- 论坛徽章:
- 5
|
回复 5# chenzhanyiczy
我又看了一遍那个帖子,我怎么老觉得他们讲的就是你问的这个意思呢?我现在把他们的话一段段翻译下。
之前你问的是不知道[..]怎么使用,因为再调用了[[.ae]]之后还是返回错误。
然后他们的帖子上lz提出了一个问题,他说:
In the glibc locale definitions, collating elements have a hyphenated name:
在glibc定义里面,collating element这个定义是有连接符'-'的。
collating-symbol <zs>
这种没有链接符的形式
collating-element <z-s> from "<U007A><U0073>"
这种有链接符的形式
and the hyphenated name have to be used in regular expression for [[. .]] to
work properly:
然后有链接符的名字的正则表达式工作很正常
$ echo '*ch*' | LC_COLLATE=cs_CZ.UTF-8 sed 's/[[.c-h.]]//'
**
这个工作很正常,sed确实把ch去掉了
$ echo 'ch' | LC_COLLATE=cs_CZ.UTF-8 sed 's/[[.ch.]]//'
sed: -e expression #1, char 12: Invalid collation character
没有链接符号的就工作不正常。

所给资料.
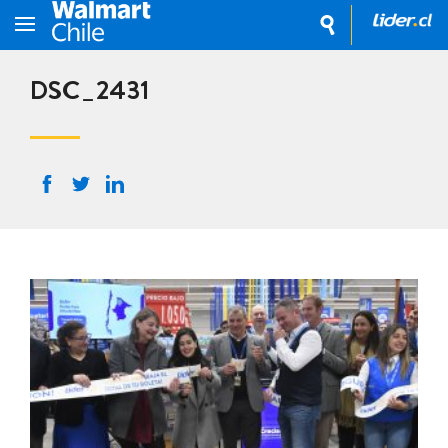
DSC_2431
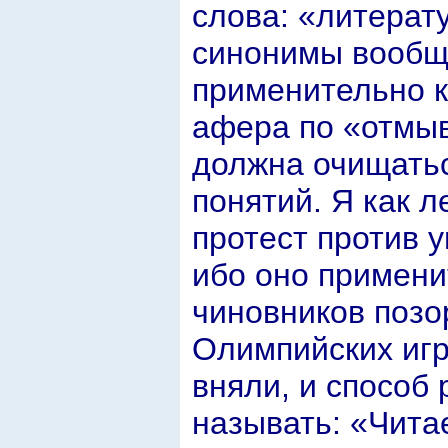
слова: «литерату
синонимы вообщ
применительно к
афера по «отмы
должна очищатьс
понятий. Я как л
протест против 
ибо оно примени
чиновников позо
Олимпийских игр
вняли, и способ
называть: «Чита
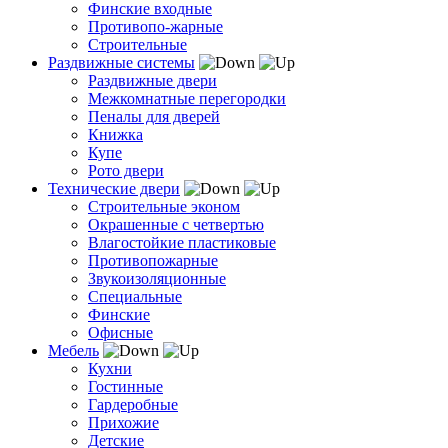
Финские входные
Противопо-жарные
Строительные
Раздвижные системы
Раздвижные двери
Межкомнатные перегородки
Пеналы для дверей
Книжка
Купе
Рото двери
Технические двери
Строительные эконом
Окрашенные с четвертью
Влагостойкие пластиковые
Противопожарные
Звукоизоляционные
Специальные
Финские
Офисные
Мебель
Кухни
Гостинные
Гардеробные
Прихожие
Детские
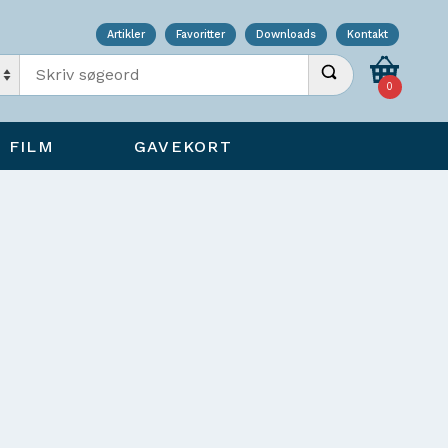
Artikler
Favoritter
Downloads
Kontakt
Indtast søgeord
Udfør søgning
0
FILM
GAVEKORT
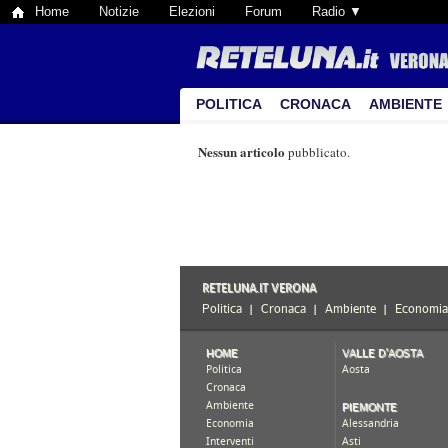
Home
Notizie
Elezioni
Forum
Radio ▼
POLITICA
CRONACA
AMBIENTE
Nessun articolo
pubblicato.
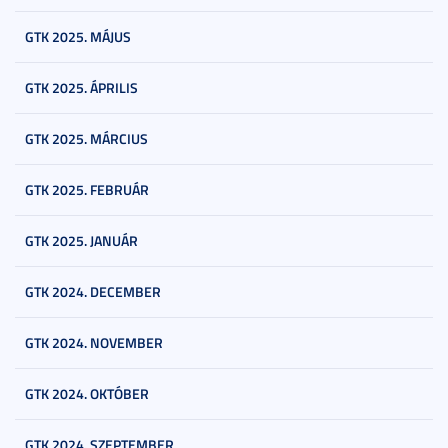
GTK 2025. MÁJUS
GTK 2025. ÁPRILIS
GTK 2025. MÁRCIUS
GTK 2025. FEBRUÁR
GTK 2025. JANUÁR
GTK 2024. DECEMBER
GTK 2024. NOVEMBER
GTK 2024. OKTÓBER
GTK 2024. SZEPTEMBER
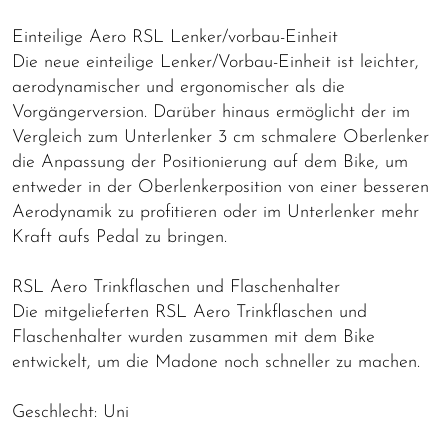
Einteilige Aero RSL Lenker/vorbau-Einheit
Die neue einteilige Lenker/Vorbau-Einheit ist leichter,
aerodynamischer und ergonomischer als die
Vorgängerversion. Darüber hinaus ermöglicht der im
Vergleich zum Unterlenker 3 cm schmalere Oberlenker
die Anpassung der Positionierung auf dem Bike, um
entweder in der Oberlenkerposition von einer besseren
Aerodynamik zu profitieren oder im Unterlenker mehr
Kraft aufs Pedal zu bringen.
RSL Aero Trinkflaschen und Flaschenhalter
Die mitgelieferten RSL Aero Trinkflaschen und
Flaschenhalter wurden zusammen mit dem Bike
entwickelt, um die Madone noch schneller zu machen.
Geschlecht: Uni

操作要求 A. 根据阅读材料，在glibc的定义中，collating element的名字带有什么符号？
操作要求 B. 请列出记录中所有包含“Flaschenhalter”一词的行。
阅读材料与记录之间没有任何关联。

参考答案 A. 连接符'-'。

参考答案 B.
RSL Aero Trinkflaschen und Flaschenhalter
Flaschenhalter wurden zusammen mit dem Bike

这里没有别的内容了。